All right, people. You have a set of standards you use to gauge whether or not you like a movie, and it's time to reevaluate them. I'm not asking you to put them aside--never, ever. But see, if you go into Final Fantasy: The Spirits Within thinking "good acting + good plot = good movie," you aren't going to have as much fun watching it as you should.

Basically, you want to go into it with the notion that you're about to be slapped on the forehead with a big slice of cheese. If you're already prepared for bad jokes, convoluted plot, yet very cool special effects, and a fairly standard anime storyline (peaceful Eastern philosophy vs. destructive Western decadence), Final Fantasy is going to be a decent way to spend two hours. But if you never actually enjoyed an episode of Star Trek: Voyager, it's time to dust off that Godard collection and forget you ever read any of this.

Okay, plot. Cut out the following paragraph and take it with you to the movie; it will save you several moments of trying to interpret the characters' initial incomprehensible jibberish.

In Final Fantasy, it's 2065 and a meteor carrying soul-sucking aliens has crashed on earth, wiping out most of the world's population and devastating its cities. There are only two possible ways to potentially save the planet and destroy the aliens before they eat the souls of every living thing. One way is to use this outer-space plasmatic laser weapon that would definitely kill all the aliens, but would probably annihilate everything else on earth, too. The main advocate of that method is General Hein, a mean-looking, embittered man who will stop at nothing (and basically represents Western thought and Americans, in general).

The other way to save the planet is based on wise old Dr. Sid's theory that earth is a living entity with a spirit named Gaia. Dr. Sid and the main protagonist, Aki, believe that if they collect the eight spirits of the world, they can create a reverse magnetic wave equal to Gaia that will merely cancel out the aliens' energy. It will be peaceful, it won't destroy Gaia, and everybody's happy, right? But devious Hein thinks peace is stupid and believes Aki is a lunatic under the possession of the enemy. Everybody flies around in space vehicles shaped like lobsters. Conflict ensues.

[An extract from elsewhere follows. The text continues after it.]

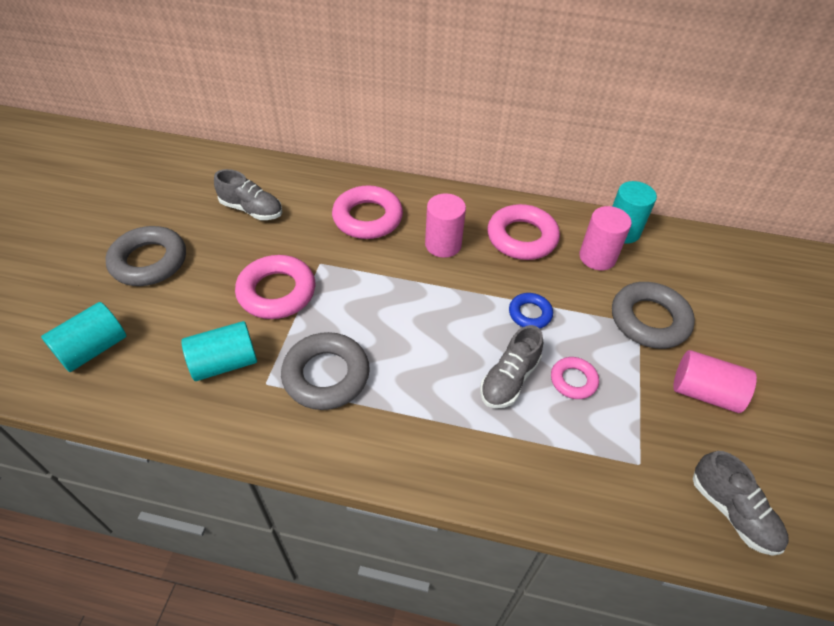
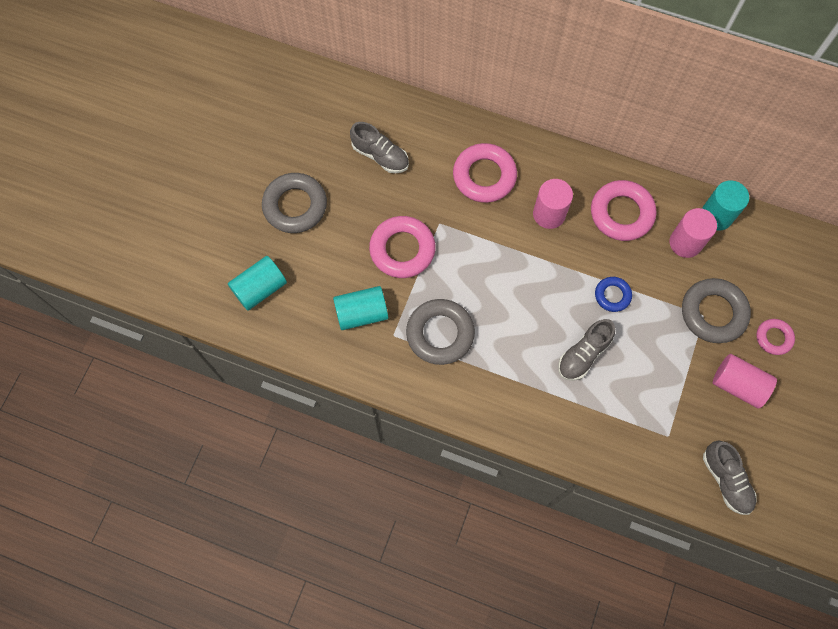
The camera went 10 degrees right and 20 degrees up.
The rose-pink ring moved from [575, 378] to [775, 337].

Final Fantasy was five years in the making and, unfortunately, has absolutely nothing to do with any of the Playstation games, other than that its creator, Hironubu Sakaguchi, also directed the film. It is, however, a milestone in computer animation. It's the most photorealistic work ever made. You can still tell it's animated, of course, thanks to the characters' weird, bouncy motions and the fact that their lips don't quite synch up with what they're saying. But the animators spared no detail in making the characters look as human as possible. For instance, they peeled off a thin layer of skin from a live human and laid it out flat so the artists could examine and emulate its every blotch. That is totally fucking disgusting, but the result is that the characters have blemishes and freckles and are so textured you feel like you could touch them.

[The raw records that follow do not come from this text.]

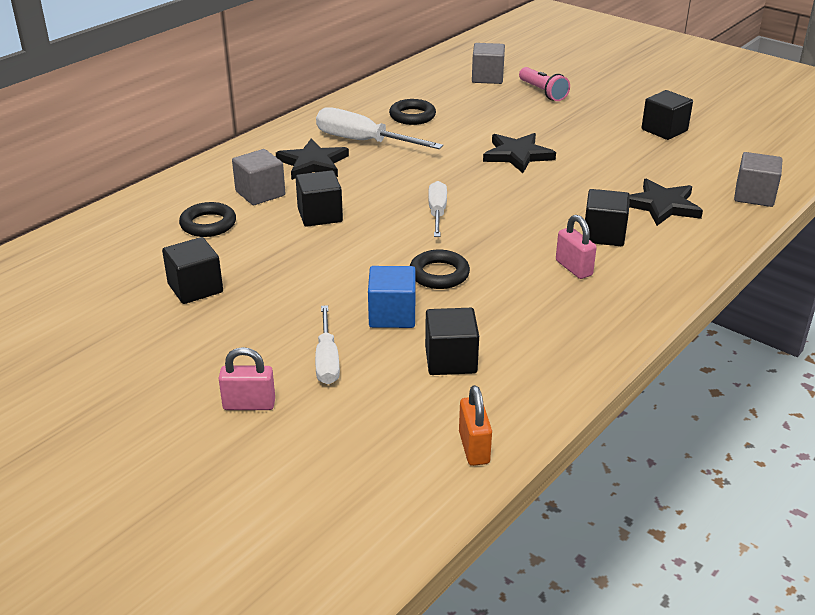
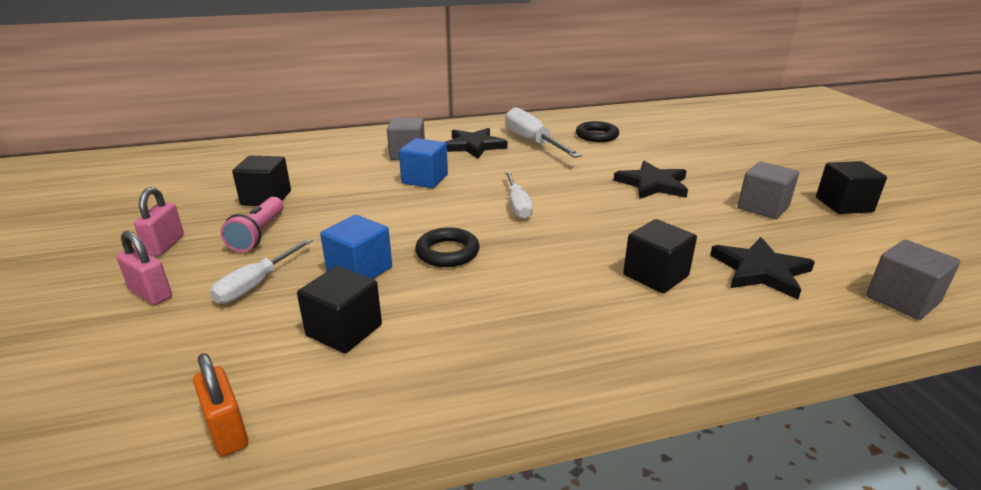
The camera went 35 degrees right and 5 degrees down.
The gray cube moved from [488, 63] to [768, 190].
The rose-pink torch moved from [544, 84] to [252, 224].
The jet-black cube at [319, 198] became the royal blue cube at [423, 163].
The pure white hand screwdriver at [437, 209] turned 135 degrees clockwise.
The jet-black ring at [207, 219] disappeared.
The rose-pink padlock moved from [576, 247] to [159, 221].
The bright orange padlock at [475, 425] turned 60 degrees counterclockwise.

Like all CG animation films, the creators of Final Fantasy spent so much money on their artists and thin peels of human flesh, they forgot to pay their scriptwriters to actually make a coherent movie. To its credit, FF is far more comprehensible than any CG before it and most anime films. However, I believe that fans of Final Fantasy, the role-playing games (RPGs), would have much preferred a more developed story and traditional anime art. Then they could have spent the extra money on controllers for the audience to make a huge, epic, interactive RPG--now that would have been rad.